======== GIVEN DATA ========
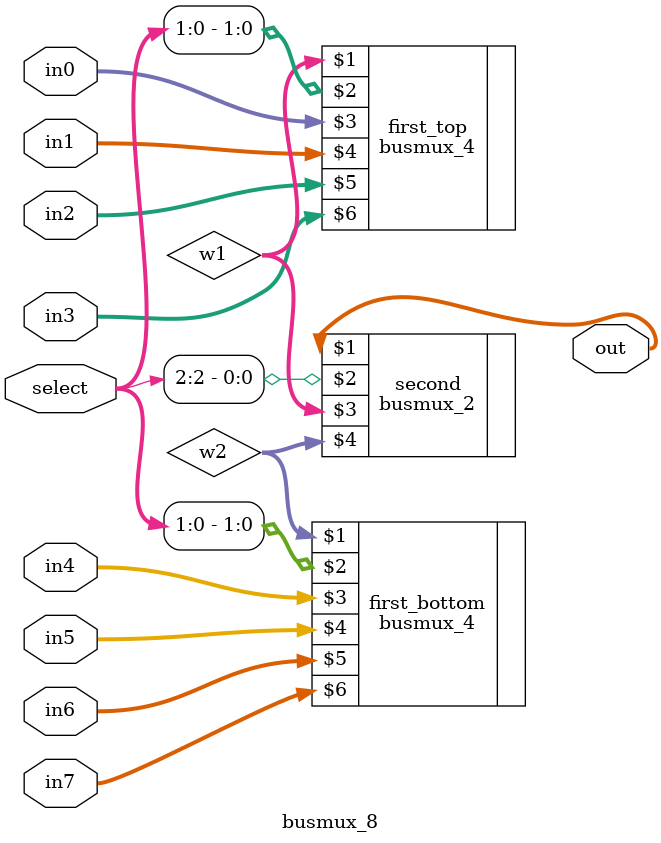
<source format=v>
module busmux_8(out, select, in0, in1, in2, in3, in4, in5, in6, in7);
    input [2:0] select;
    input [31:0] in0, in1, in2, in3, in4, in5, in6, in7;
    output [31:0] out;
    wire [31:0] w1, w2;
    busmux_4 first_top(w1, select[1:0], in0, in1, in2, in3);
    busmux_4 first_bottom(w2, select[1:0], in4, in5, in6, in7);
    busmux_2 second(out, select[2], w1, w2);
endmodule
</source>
========
======== GIVEN DATA ========
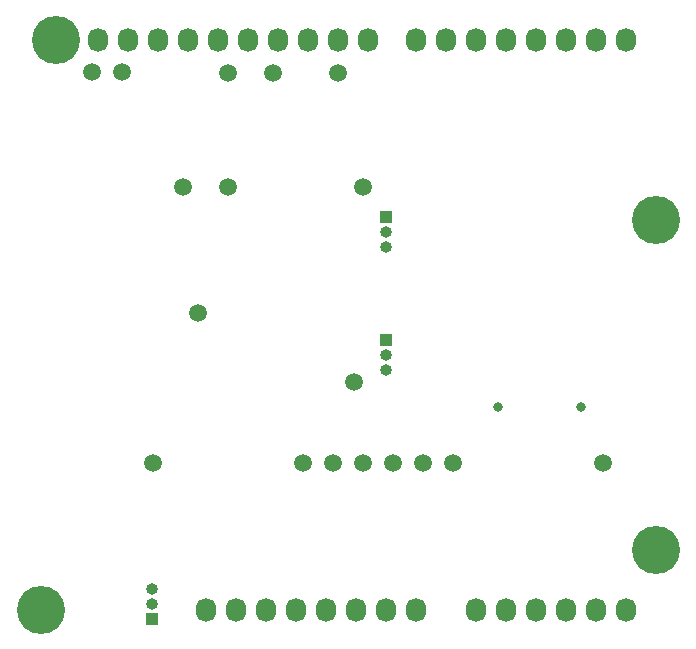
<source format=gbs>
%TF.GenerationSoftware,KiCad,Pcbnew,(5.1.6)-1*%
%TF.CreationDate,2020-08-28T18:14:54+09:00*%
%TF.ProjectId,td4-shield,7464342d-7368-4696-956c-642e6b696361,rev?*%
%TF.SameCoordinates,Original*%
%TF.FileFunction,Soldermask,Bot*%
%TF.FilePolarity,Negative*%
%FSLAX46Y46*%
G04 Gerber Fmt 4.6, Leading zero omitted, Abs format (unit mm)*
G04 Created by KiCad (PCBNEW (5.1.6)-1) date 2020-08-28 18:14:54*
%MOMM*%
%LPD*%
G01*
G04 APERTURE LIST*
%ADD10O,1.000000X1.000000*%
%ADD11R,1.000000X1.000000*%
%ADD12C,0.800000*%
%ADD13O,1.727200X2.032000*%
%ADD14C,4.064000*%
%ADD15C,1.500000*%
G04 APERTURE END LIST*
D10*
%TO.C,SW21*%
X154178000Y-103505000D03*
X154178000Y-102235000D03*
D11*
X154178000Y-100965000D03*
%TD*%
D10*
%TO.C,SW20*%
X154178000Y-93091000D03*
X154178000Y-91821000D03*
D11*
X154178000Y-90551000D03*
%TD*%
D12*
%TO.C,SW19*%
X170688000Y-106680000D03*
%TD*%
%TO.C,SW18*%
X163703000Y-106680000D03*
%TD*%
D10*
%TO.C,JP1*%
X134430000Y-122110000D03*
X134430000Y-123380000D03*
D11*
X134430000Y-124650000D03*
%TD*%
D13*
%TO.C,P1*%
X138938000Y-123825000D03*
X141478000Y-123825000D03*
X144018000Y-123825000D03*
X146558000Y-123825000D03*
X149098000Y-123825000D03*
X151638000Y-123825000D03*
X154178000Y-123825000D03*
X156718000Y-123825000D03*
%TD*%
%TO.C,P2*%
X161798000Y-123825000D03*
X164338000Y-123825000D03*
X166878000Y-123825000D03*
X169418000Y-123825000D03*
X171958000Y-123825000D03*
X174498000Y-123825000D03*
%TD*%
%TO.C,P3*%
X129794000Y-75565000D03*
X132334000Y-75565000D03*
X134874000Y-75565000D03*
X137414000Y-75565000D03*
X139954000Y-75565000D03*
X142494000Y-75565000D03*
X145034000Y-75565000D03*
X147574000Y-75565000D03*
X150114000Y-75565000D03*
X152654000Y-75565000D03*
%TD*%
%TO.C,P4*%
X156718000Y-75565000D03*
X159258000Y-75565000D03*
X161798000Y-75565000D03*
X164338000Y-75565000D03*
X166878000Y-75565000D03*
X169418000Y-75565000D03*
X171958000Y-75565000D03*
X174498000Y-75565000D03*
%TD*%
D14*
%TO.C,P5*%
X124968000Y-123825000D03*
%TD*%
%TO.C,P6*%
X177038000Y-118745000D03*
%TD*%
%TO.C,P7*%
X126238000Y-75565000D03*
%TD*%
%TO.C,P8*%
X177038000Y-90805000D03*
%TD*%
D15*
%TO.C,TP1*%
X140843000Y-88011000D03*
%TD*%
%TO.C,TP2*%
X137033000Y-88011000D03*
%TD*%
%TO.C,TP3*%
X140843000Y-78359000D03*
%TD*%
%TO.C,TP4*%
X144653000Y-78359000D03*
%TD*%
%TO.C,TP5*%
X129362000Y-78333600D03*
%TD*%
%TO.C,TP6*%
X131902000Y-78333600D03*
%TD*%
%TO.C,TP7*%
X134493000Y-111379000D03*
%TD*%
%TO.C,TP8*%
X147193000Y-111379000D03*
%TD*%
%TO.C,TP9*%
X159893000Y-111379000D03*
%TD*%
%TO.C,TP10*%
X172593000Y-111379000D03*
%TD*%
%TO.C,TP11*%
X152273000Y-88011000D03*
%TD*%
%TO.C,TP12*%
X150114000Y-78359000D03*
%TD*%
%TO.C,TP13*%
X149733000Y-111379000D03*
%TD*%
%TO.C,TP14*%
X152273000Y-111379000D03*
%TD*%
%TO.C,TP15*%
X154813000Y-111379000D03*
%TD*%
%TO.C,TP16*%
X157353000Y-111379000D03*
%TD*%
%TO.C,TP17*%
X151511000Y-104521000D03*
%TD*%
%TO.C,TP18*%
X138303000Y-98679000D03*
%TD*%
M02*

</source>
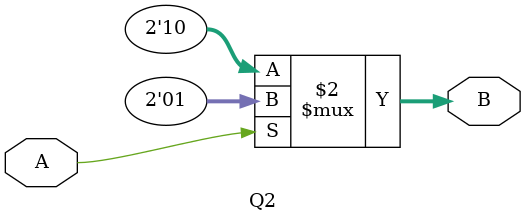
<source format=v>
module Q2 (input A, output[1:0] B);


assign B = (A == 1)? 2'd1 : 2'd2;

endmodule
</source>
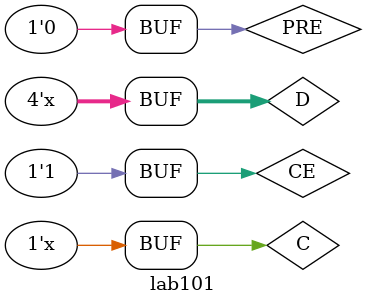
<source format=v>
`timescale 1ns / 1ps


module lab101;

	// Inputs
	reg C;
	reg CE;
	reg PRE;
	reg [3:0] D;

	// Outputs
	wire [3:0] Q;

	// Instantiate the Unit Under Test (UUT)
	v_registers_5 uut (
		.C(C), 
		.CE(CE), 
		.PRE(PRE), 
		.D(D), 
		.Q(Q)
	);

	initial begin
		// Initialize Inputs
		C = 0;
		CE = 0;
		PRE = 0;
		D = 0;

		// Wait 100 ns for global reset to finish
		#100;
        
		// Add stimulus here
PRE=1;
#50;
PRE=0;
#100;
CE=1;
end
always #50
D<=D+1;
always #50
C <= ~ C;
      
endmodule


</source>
========
**REQUEST:**
Scan the data above and copy every line with "LIST" in it.

**WRITTEN SOLUTION:**
G04 APERTURE LIST*
G04 APERTURE END LIST*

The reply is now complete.